Extracted records:
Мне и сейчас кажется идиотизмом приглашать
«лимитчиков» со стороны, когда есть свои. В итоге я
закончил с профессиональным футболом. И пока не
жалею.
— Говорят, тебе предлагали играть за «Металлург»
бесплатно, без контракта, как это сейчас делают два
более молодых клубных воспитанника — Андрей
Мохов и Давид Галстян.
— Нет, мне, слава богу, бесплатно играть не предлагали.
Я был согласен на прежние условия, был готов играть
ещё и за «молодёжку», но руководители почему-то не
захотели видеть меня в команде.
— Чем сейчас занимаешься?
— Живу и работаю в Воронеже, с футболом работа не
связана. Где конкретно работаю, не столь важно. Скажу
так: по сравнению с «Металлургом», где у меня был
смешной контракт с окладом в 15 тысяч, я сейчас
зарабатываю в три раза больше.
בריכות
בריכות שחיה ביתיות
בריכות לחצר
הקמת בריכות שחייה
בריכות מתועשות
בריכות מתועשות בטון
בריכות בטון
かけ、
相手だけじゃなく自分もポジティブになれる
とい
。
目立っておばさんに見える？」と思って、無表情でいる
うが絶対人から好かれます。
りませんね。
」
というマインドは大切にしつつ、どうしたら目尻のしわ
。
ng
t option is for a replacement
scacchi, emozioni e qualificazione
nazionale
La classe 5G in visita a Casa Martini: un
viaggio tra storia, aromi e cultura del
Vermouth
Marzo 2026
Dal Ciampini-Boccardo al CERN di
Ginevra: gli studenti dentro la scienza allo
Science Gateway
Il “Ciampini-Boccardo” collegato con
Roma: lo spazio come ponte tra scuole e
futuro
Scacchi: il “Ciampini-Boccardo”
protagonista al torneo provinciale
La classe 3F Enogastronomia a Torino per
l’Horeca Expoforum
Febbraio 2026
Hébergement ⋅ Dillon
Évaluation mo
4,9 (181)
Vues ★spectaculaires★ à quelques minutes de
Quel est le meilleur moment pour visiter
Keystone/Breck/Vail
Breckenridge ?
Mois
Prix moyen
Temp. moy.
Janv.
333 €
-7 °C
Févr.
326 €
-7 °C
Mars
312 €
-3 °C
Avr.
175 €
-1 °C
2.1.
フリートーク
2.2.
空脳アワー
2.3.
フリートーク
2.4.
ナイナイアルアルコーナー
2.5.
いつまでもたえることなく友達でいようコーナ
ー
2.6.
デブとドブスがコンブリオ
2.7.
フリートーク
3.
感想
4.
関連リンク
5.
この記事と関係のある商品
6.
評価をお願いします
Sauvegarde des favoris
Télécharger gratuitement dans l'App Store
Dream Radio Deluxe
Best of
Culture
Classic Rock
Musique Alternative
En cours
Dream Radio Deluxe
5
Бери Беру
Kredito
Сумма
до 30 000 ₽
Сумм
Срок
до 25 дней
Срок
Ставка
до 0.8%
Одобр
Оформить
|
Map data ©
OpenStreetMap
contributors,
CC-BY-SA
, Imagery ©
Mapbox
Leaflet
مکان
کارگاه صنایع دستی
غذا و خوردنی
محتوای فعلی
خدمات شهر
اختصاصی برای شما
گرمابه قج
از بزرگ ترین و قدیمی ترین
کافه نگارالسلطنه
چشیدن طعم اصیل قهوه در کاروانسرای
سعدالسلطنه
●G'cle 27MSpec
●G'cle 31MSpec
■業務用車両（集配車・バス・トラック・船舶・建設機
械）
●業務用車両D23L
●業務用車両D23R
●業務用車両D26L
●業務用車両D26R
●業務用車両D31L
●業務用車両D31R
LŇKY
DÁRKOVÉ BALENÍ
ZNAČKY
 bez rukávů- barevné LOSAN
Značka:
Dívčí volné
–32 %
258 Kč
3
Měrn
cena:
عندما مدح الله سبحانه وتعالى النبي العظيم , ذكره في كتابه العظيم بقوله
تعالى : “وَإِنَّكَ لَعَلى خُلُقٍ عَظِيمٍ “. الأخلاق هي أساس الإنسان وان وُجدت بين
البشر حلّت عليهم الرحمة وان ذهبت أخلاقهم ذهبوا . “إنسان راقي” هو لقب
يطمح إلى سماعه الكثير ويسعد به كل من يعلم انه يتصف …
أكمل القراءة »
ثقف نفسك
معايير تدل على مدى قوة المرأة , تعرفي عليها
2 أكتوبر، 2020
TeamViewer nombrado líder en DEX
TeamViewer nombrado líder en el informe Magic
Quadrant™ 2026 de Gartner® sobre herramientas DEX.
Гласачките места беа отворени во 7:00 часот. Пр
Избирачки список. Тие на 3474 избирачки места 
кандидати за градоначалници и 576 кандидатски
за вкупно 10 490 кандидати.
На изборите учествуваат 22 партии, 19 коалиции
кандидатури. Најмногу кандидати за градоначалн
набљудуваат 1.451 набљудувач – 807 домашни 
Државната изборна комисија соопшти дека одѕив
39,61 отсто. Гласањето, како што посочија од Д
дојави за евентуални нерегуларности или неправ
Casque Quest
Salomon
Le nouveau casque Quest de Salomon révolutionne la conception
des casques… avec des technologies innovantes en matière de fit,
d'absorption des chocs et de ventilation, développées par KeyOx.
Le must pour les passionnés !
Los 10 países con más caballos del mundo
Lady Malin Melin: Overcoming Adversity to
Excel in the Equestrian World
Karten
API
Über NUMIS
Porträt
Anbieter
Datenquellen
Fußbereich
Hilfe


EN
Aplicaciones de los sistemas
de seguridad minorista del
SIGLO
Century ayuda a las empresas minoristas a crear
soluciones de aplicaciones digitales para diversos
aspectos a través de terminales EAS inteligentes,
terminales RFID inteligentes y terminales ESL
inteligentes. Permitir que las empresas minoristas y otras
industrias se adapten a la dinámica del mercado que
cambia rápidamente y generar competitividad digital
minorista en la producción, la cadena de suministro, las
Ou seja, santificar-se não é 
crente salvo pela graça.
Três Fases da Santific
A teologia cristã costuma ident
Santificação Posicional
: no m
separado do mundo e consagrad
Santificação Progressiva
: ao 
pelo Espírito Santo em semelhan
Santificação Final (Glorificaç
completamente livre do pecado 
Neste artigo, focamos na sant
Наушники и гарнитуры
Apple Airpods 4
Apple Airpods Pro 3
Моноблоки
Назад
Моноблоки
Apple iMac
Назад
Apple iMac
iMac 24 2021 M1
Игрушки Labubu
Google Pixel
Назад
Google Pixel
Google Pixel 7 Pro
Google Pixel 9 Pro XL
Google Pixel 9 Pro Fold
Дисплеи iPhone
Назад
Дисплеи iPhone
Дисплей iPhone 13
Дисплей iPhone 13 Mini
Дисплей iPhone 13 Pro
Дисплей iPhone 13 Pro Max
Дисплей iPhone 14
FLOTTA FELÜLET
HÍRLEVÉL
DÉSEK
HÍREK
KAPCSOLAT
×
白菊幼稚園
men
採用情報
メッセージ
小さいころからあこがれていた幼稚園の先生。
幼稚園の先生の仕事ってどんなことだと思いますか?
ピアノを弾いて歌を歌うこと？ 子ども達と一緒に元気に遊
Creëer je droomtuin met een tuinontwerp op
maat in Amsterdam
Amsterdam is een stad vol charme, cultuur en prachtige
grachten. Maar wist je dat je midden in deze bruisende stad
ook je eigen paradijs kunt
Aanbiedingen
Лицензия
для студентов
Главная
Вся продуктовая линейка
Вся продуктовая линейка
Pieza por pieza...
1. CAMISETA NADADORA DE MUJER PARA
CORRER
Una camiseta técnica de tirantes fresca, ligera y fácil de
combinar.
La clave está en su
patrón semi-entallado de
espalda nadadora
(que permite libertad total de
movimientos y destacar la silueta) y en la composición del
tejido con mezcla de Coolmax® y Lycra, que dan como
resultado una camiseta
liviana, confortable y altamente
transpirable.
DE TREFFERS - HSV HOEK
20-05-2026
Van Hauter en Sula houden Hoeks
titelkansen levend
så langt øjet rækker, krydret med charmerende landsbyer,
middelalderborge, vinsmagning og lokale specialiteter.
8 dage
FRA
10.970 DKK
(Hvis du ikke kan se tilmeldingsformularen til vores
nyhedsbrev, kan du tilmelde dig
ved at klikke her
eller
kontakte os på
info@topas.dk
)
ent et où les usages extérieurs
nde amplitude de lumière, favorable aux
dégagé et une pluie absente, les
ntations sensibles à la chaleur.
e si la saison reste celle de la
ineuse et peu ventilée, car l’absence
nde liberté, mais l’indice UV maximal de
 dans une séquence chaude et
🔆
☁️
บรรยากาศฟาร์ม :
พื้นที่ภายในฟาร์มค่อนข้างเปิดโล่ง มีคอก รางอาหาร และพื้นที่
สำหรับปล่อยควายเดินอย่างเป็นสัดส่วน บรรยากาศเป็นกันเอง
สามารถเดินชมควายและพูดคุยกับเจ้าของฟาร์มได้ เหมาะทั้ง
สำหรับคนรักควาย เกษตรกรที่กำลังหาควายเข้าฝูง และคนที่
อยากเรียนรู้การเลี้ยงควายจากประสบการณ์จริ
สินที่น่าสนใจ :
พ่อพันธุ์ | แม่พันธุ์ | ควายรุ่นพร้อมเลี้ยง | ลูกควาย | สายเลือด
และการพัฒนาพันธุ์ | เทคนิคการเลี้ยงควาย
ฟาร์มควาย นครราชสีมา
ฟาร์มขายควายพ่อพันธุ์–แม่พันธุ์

Work to be completed: Reproduce everything from the start of the items down to the line containing "Sauvegarde des favoris", swapping "Vermouth" for "Vermut" and leaving the rest untouched.

Task solution:
Мне и сейчас кажется идиотизмом приглашать
«лимитчиков» со стороны, когда есть свои. В итоге я
закончил с профессиональным футболом. И пока не
жалею.
— Говорят, тебе предлагали играть за «Металлург»
бесплатно, без контракта, как это сейчас делают два
более молодых клубных воспитанника — Андрей
Мохов и Давид Галстян.
— Нет, мне, слава богу, бесплатно играть не предлагали.
Я был согласен на прежние условия, был готов играть
ещё и за «молодёжку», но руководители почему-то не
захотели видеть меня в команде.
— Чем сейчас занимаешься?
— Живу и работаю в Воронеже, с футболом работа не
связана. Где конкретно работаю, не столь важно. Скажу
так: по сравнению с «Металлургом», где у меня был
смешной контракт с окладом в 15 тысяч, я сейчас
зарабатываю в три раза больше.
בריכות
בריכות שחיה ביתיות
בריכות לחצר
הקמת בריכות שחייה
בריכות מתועשות
בריכות מתועשות בטון
בריכות בטון
かけ、
相手だけじゃなく自分もポジティブになれる
とい
。
目立っておばさんに見える？」と思って、無表情でいる
うが絶対人から好かれます。
りませんね。
」
というマインドは大切にしつつ、どうしたら目尻のしわ
。
ng
t option is for a replacement
scacchi, emozioni e qualificazione
nazionale
La classe 5G in visita a Casa Martini: un
viaggio tra storia, aromi e cultura del
Vermut
Marzo 2026
Dal Ciampini-Boccardo al CERN di
Ginevra: gli studenti dentro la scienza allo
Science Gateway
Il “Ciampini-Boccardo” collegato con
Roma: lo spazio come ponte tra scuole e
futuro
Scacchi: il “Ciampini-Boccardo”
protagonista al torneo provinciale
La classe 3F Enogastronomia a Torino per
l’Horeca Expoforum
Febbraio 2026
Hébergement ⋅ Dillon
Évaluation mo
4,9 (181)
Vues ★spectaculaires★ à quelques minutes de
Quel est le meilleur moment pour visiter
Keystone/Breck/Vail
Breckenridge ?
Mois
Prix moyen
Temp. moy.
Janv.
333 €
-7 °C
Févr.
326 €
-7 °C
Mars
312 €
-3 °C
Avr.
175 €
-1 °C
2.1.
フリートーク
2.2.
空脳アワー
2.3.
フリートーク
2.4.
ナイナイアルアルコーナー
2.5.
いつまでもたえることなく友達でいようコーナ
ー
2.6.
デブとドブスがコンブリオ
2.7.
フリートーク
3.
感想
4.
関連リンク
5.
この記事と関係のある商品
6.
評価をお願いします
Sauvegarde des favoris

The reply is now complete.